I'm really confused by the _mm256_cvtps_ph and _mm256_cvtxps_ph intrinsics. Intel says:
__m128h _mm256_cvtxps_ph (__m256 a) Convert packed single-precision (32-bit) floating-point elements in a to packed half-precision (16-bit) floating-point elements, and store the results in dst.
__m128i _mm256_cvtps_ph (__m256 a, int imm8) Convert packed single-precision (32-bit) floating-point elements in a to packed half-precision (16-bit) floating-point elements, and store the results in dst. Rounding is done according to the imm8[2:0] parameter
So both do the same thing, except I can set the rounding mode in _mm256_cvtps_ph ? Testing it, this does not seem to be the case:
union U256f {
__m256 v;
float a[8];
};
void print256_f16(const __m256h v)
{
//printf doesn't support fp16, so convert to fp32
__m512 fp32 = _mm512_cvtph_ps((__m256i)v);
const U512f u = { fp32 };
for (int i = 0; i < 16; ++i)
{
printf("%f\n", u.a[i]);
}
}
int main()
{
__m256 constant_two = _mm256_set1_ps(2.0);
printf("Input YMM register:\n");
print256_f32(constant_two);
__m128h cvtxps = _mm256_cvtxps_ph(constant_two);
__m128h cvtps = _mm256_cvtps_ph(constant_two, _MM_FROUND_TO_NEAREST_INT);
printf("_mm256_cvtxps_ph:\n");
print128_f16(cvtxps);
printf("_mm256_cvtps_ph:\n");
print128_f16(cvtps);
}
Prints:
Input YMM register:
2.000000
2.000000
2.000000
2.000000
2.000000
2.000000
2.000000
2.000000
_mm256_cvtxps_ph:
-0.000000
0.000000
0.000000
0.000000
0.000000
0.000000
0.000000
0.000000
_mm256_cvtps_ph:
2.000000
2.000000
2.000000
2.000000
2.000000
2.000000
2.000000
2.000000
Since I'm getting garbage out for _mm256_cvtxps_ph, how is it supposed to be used?
Edit:
The code above was compiled in clang, but VS2012 and Intel C compiler produce the same output. Here is the disassembly from clang:
__m128h cvtxps = _mm256_cvtxps_ph(constant_two);
00007FF631F41DF7 vcvtps2phx xmm0,ymmword ptr [rbp+40h]
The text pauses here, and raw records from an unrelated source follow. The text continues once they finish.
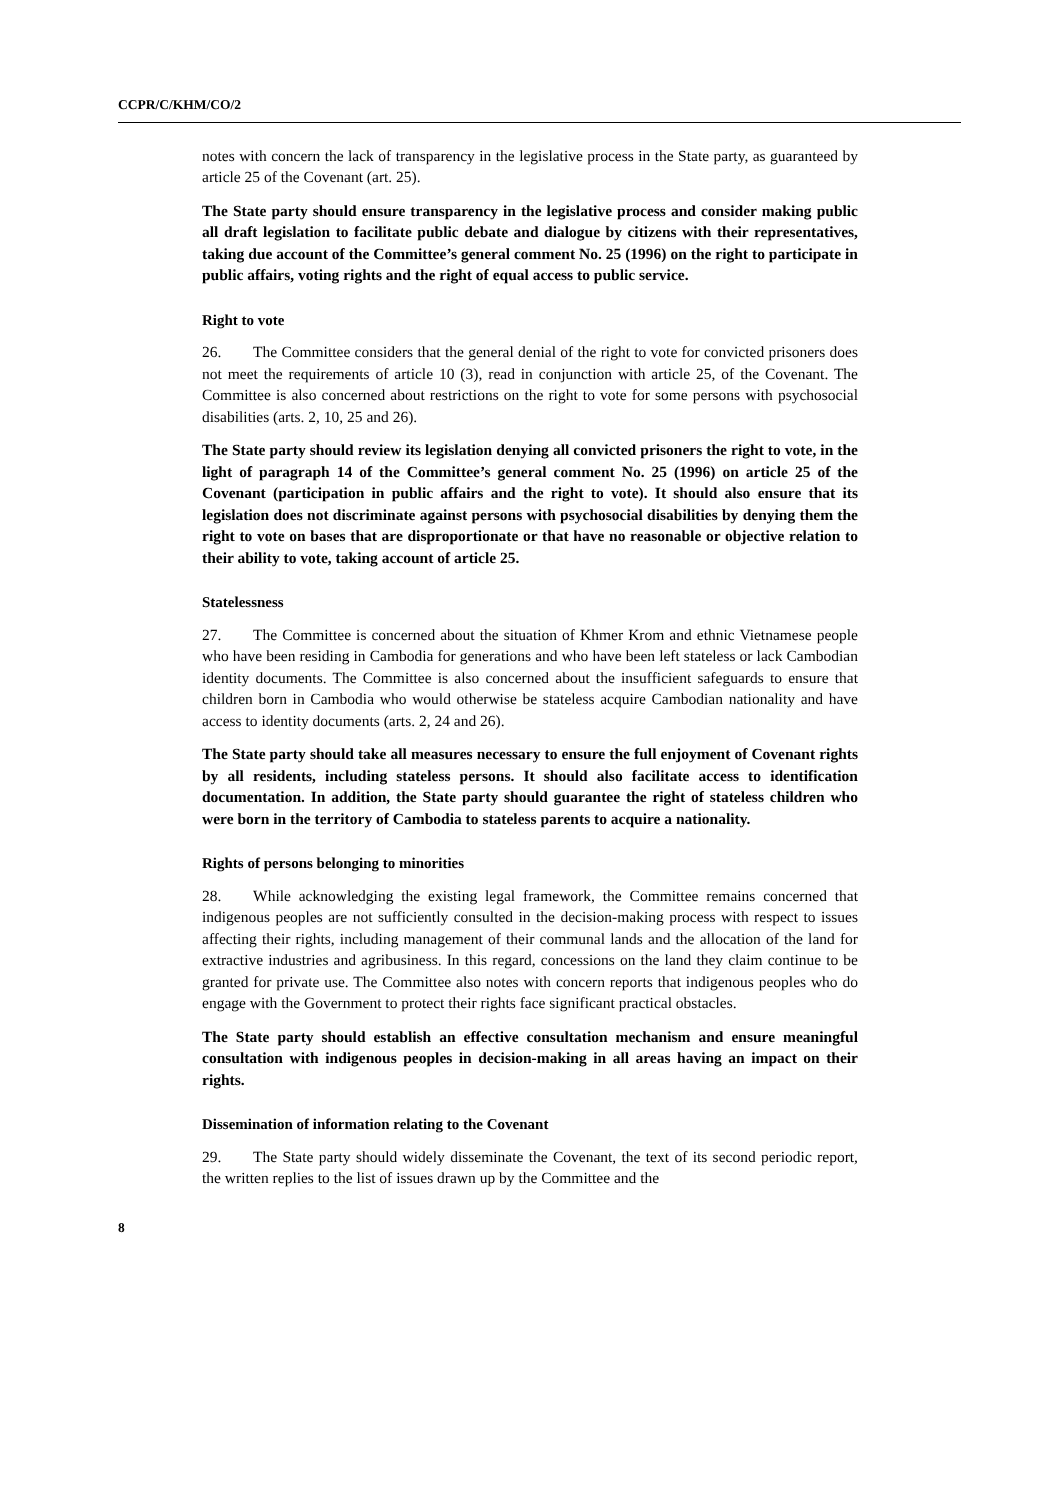CCPR/C/KHM/CO/2
notes with concern the lack of transparency in the legislative process in the State party, as guaranteed by article 25 of the Covenant (art. 25).
The State party should ensure transparency in the legislative process and consider making public all draft legislation to facilitate public debate and dialogue by citizens with their representatives, taking due account of the Committee’s general comment No. 25 (1996) on the right to participate in public affairs, voting rights and the right of equal access to public service.
Right to vote
26. The Committee considers that the general denial of the right to vote for convicted prisoners does not meet the requirements of article 10 (3), read in conjunction with article 25, of the Covenant. The Committee is also concerned about restrictions on the right to vote for some persons with psychosocial disabilities (arts. 2, 10, 25 and 26).
The State party should review its legislation denying all convicted prisoners the right to vote, in the light of paragraph 14 of the Committee’s general comment No. 25 (1996) on article 25 of the Covenant (participation in public affairs and the right to vote). It should also ensure that its legislation does not discriminate against persons with psychosocial disabilities by denying them the right to vote on bases that are disproportionate or that have no reasonable or objective relation to their ability to vote, taking account of article 25.
Statelessness
27. The Committee is concerned about the situation of Khmer Krom and ethnic Vietnamese people who have been residing in Cambodia for generations and who have been left stateless or lack Cambodian identity documents. The Committee is also concerned about the insufficient safeguards to ensure that children born in Cambodia who would otherwise be stateless acquire Cambodian nationality and have access to identity documents (arts. 2, 24 and 26).
The State party should take all measures necessary to ensure the full enjoyment of Covenant rights by all residents, including stateless persons. It should also facilitate access to identification documentation. In addition, the State party should guarantee the right of stateless children who were born in the territory of Cambodia to stateless parents to acquire a nationality.
Rights of persons belonging to minorities
28. While acknowledging the existing legal framework, the Committee remains concerned that indigenous peoples are not sufficiently consulted in the decision-making process with respect to issues affecting their rights, including management of their communal lands and the allocation of the land for extractive industries and agribusiness. In this regard, concessions on the land they claim continue to be granted for private use. The Committee also notes with concern reports that indigenous peoples who do engage with the Government to protect their rights face significant practical obstacles.
The State party should establish an effective consultation mechanism and ensure meaningful consultation with indigenous peoples in decision-making in all areas having an impact on their rights.
Dissemination of information relating to the Covenant
29. The State party should widely disseminate the Covenant, the text of its second periodic report, the written replies to the list of issues drawn up by the Committee and the
8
00007FF631F41DFE movdqa xmmword ptr [rbp+1C0h],xmm0
00007FF631F41E06 movdqa xmm0,xmmword ptr [rbp+1C0h]
00007FF631F41E0E movdqa xmmword ptr [cvtxps],xmm0
__m128h cvtps = _mm256_cvtps_ph(constant_two, _MM_FROUND_TO_NEAREST_INT);
00007FF631F41E13 vmovups ymm0,ymmword ptr [constant_two]
00007FF631F41E18 vcvtps2ph xmm0,ymm0,0
00007FF631F41E1E movdqa xmmword ptr [rbp+1F0h],xmm0
00007FF631F41E26 movdqa xmm0,xmmword ptr [rbp+1F0h]
00007FF631F41E2E movdqa xmmword ptr [cvtps],xmm0
Looking at the intrinsics guide, these are the expected instructions.